(Records shown)

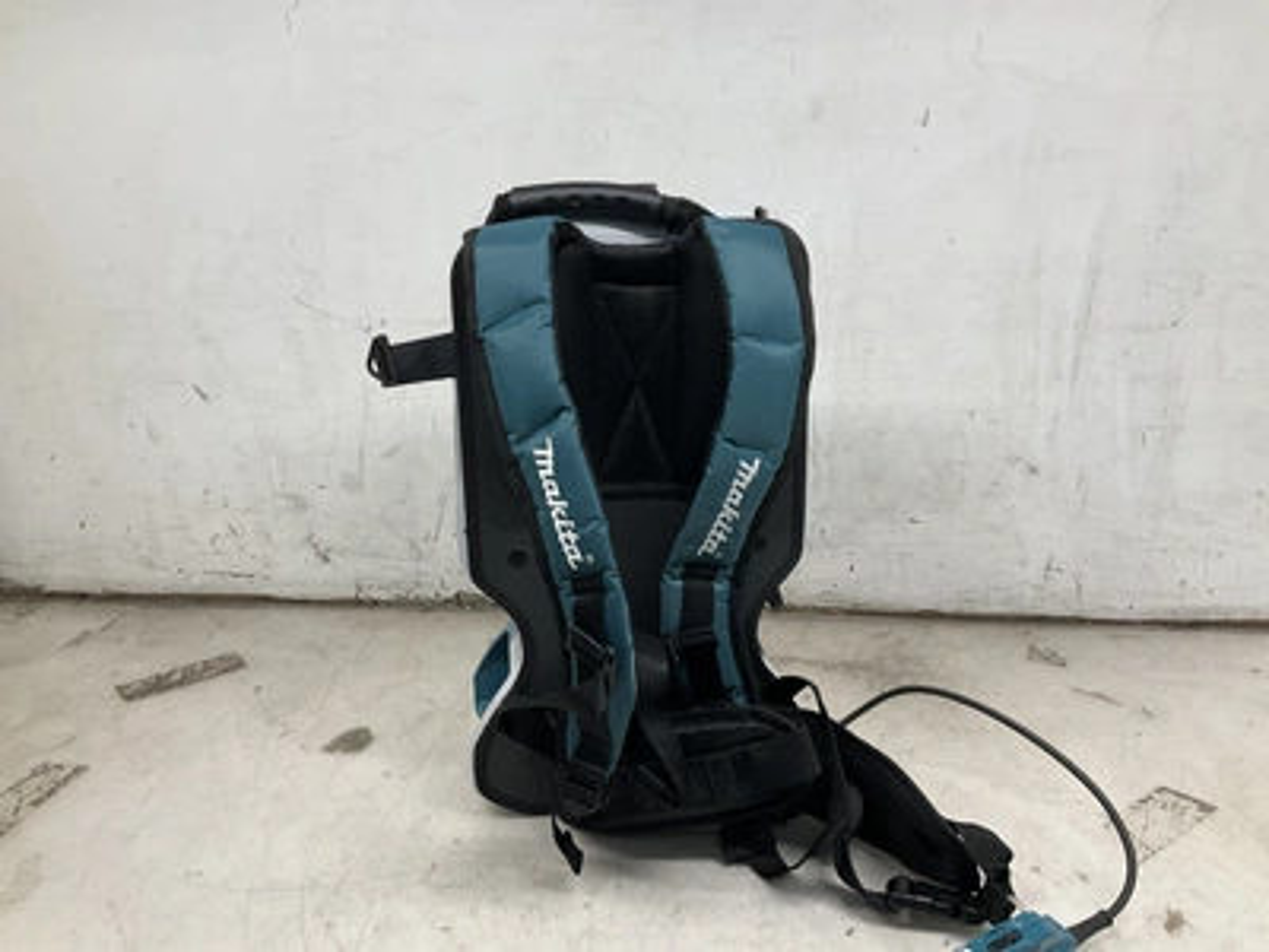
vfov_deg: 48.2
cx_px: 634
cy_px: 476
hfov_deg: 61.7
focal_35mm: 29
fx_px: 1063
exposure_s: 1/120
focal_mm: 3
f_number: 1.8
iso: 40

(End Records shown)

**Work to complete:**
Your copy should match the records above exactly, except that it contains no pictures.

**Answer to this problem:**
vfov_deg: 48.2
cx_px: 634
cy_px: 476
hfov_deg: 61.7
focal_35mm: 29
fx_px: 1063
exposure_s: 1/120
focal_mm: 3
f_number: 1.8
iso: 40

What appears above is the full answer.